ONDE OS MARXISTAS E ANARQUISTAS SE UNEM E ONDE TEM DESACORDO? (Titulo original: Marxismo e anarquismo)

Henrique Canary, da Secretaria Nacional de Formação do PSTU


Desde junho, com as enormes mobilizações que tomaram conta do país, a bandeira negra da anarquia voltou a tremular nas ruas e praças das grandes cidades. Ao lado das bandeiras vermelhas das organizações socialistas, anarquistas de inúmeras vertentes cerraram fileiras, enfrentaram o inimigo comum, foram presos e agredidos, e também conquistaram vitórias. O anarquismo voltou a ser uma referência para muitos jovens que, desiludidos com a podridão dos partidos oficiais, encontram nas ideias libertárias um novo horizonte pelo qual – pensam eles – valeria a pena lutar.
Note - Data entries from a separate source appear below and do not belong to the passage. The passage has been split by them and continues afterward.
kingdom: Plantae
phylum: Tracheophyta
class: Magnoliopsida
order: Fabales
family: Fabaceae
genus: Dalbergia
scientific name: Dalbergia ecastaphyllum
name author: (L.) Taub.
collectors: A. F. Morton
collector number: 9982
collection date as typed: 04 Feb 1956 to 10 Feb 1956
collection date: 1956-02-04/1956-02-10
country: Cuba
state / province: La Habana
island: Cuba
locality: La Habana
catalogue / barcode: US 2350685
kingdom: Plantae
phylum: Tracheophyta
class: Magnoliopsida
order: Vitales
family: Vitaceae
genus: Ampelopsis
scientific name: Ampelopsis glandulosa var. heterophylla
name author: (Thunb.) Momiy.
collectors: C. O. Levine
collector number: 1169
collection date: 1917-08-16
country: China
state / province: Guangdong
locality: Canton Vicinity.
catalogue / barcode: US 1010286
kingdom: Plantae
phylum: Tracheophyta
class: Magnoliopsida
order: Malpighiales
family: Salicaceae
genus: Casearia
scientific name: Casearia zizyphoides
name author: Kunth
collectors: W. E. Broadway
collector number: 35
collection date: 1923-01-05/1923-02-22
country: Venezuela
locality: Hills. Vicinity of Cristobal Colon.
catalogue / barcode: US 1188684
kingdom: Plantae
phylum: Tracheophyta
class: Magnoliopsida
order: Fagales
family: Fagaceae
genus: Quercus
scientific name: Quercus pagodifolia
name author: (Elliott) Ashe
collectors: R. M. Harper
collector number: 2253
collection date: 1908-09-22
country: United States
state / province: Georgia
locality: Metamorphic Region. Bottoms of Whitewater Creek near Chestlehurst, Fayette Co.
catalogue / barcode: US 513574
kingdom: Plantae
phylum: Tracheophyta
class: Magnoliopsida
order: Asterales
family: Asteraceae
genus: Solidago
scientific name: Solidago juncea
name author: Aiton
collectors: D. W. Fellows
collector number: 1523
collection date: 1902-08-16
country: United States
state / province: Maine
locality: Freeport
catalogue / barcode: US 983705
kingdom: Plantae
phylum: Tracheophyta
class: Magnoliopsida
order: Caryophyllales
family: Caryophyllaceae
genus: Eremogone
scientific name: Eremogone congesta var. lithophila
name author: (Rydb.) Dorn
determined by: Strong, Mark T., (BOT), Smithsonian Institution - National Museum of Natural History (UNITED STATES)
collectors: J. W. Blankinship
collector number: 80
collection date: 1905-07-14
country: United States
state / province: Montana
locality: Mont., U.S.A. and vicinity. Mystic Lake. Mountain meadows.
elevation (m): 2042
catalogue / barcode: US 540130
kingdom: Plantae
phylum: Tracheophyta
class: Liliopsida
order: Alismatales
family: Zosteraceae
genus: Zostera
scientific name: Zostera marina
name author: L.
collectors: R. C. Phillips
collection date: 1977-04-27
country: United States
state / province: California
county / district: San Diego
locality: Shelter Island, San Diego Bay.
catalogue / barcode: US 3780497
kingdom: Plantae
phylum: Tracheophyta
Não é de se admirar. A maioria dos partidos que se dizem socialistas tem suas bandeiras manchadas pelas traições políticas que cometeram contra as lutas dos trabalhadores. E não só isso: desde o dia 21 de outubro – quando o martelo bateu no Hotel Windsor na Barra da Tijuca, Rio de Janeiro, e o Campo de Libra foi entregue às multinacionais – algumas dessas bandeiras vermelhas, como a do PT e a do PCdoB, ficaram manchadas também com o sangue da juventude e dos trabalhadores, massacrados e perseguidos pelo Exército, em uma das caçada mais violentas contra uma manifestação desde junho, tudo isso a mando de Dilma e Cabral.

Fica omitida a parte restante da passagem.